Par ailleurs, on aurait pu espérer que l’influx d’étrangers aurait compensé ou limité notre « dodorisation » en apportant un dynamisme nouveau et les expériences nécessaires pour une compétitivité sur le plan international. Que nenni !
Sans faire des généralités et insulter ainsi l’ensemble des étrangers vivant sur notre sol, certains sont venus exploiter notre naïveté découlant de notre système médiocre à leurs seuls profits, d’autres sont de puissants gredins venus apporter leurs expériences aux gredins locaux pour les aider à mieux piller nos biens et ressources, d’autres encore sont venus pour des avantages fiscaux, ce qui prive probablement leurs pays d’origine de ressources légitimes et ce qui démontre ainsi un certain égoïsme de leur part et une incapacité à contribuer à un intérêt collectif.

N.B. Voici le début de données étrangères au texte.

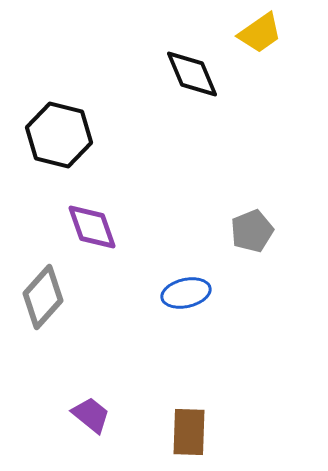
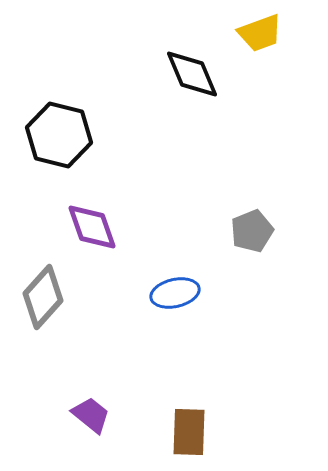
yellow trapezoid: rotated 15 degrees clockwise
blue ellipse: moved 11 px left
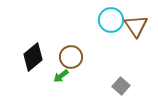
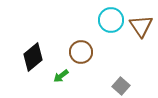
brown triangle: moved 5 px right
brown circle: moved 10 px right, 5 px up
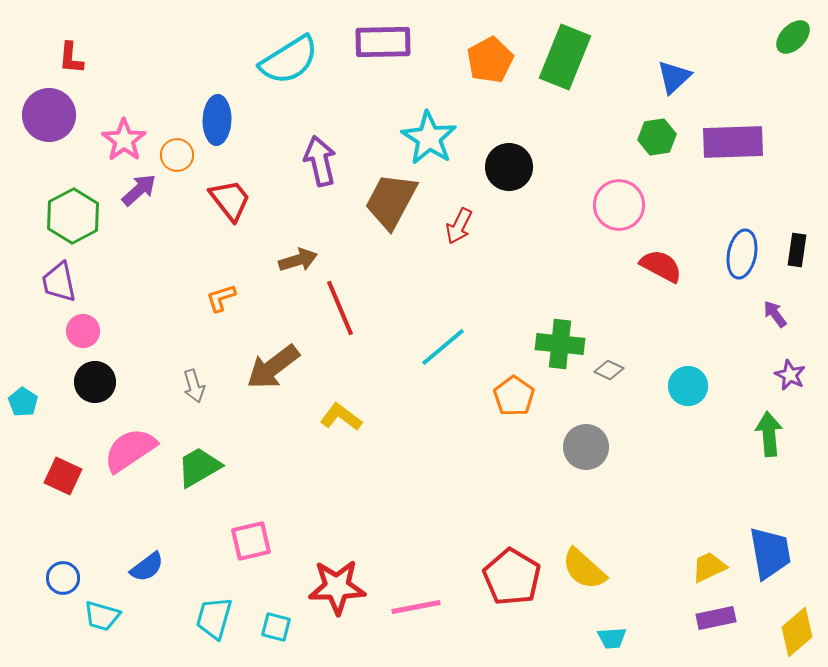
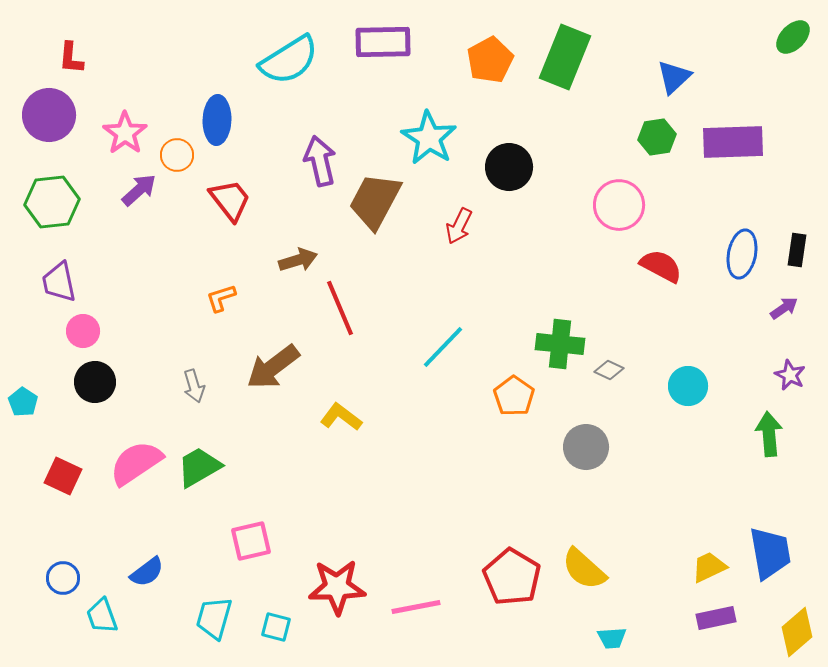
pink star at (124, 140): moved 1 px right, 7 px up
brown trapezoid at (391, 201): moved 16 px left
green hexagon at (73, 216): moved 21 px left, 14 px up; rotated 22 degrees clockwise
purple arrow at (775, 314): moved 9 px right, 6 px up; rotated 92 degrees clockwise
cyan line at (443, 347): rotated 6 degrees counterclockwise
pink semicircle at (130, 450): moved 6 px right, 13 px down
blue semicircle at (147, 567): moved 5 px down
cyan trapezoid at (102, 616): rotated 54 degrees clockwise
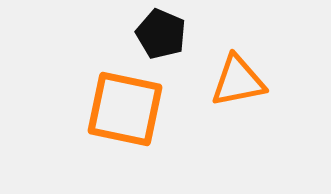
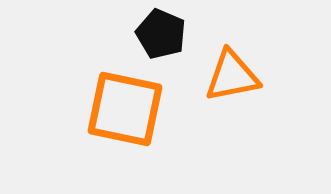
orange triangle: moved 6 px left, 5 px up
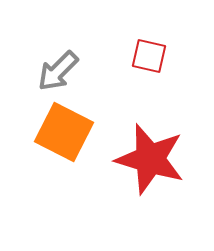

Finalement, certains se sont contentés de créer et de vivre au sein de ghettos dans notre pays suscitant des divisions empreintes d’un racisme qui ne dit pas son nom.
« La puissance du vampire tient à ce que personne ne croit à son existence. » (Dracula). On a été prompt à accorder le titre de père de ceci et père de cela à ceux (et leurs acolytes) qui nous gouvernent ou qui nous ont gouverné. Cependant le vide qu’ils ont créé (et continuent à créer) en poussant à l’exode des cerveaux pour mieux asseoir leurs pouvoirs et construire leurs dynasties sur la base de l’instauration et du maintien d’une médiocrité systémique mérite qu’on les affuble du titre de « vampires de la nation ».